* [Data for analysis]
---------------

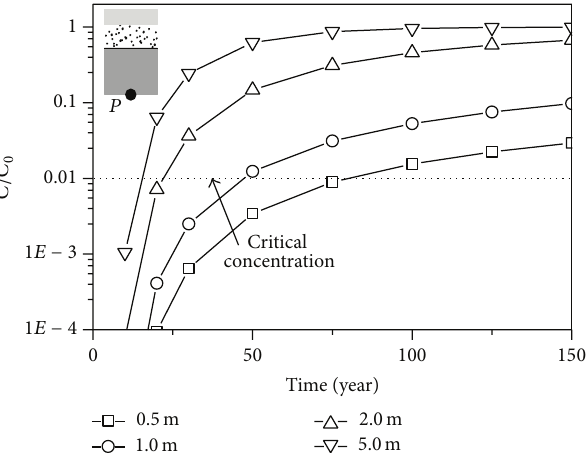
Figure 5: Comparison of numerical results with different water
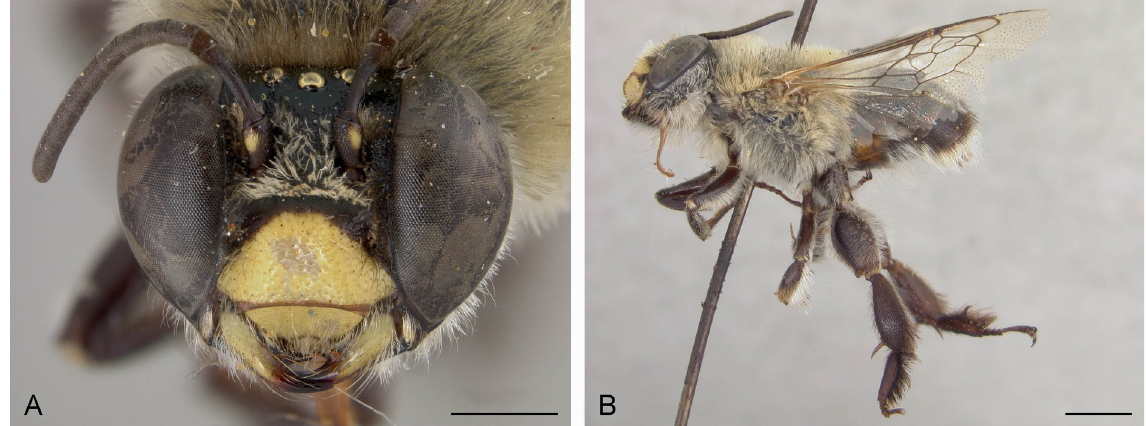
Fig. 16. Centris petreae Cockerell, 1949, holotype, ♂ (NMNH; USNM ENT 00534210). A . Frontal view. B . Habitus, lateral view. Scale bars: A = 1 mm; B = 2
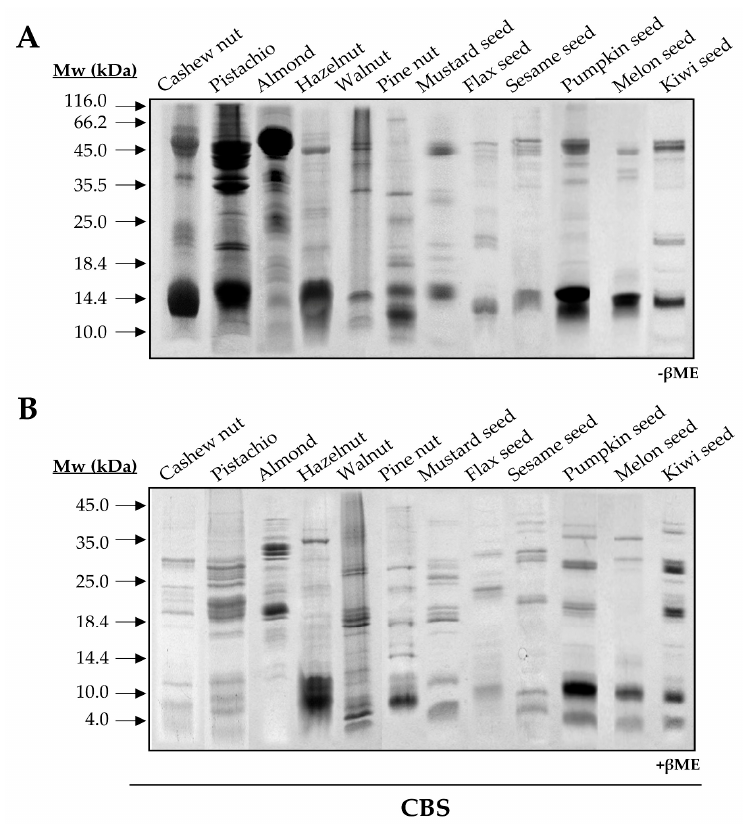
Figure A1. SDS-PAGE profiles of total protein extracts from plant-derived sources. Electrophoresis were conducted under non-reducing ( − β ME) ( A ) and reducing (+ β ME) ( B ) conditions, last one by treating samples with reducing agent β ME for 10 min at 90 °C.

---------------

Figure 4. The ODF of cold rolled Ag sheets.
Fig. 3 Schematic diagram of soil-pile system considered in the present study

---------------

* [Prompt]
Using the material above, return each line in which the word "Figure" occurs.

* [Written response]
Figure 5: Comparison of numerical results with different water
Figure A1. SDS-PAGE profiles of total protein extracts from plant-derived sources. Electrophoresis were conducted under non-reducing ( − β ME) ( A ) and reducing (+ β ME) ( B ) conditions, last one by treating samples with reducing agent β ME for 10 min at 90 °C.
Figure 4. The ODF of cold rolled Ag sheets.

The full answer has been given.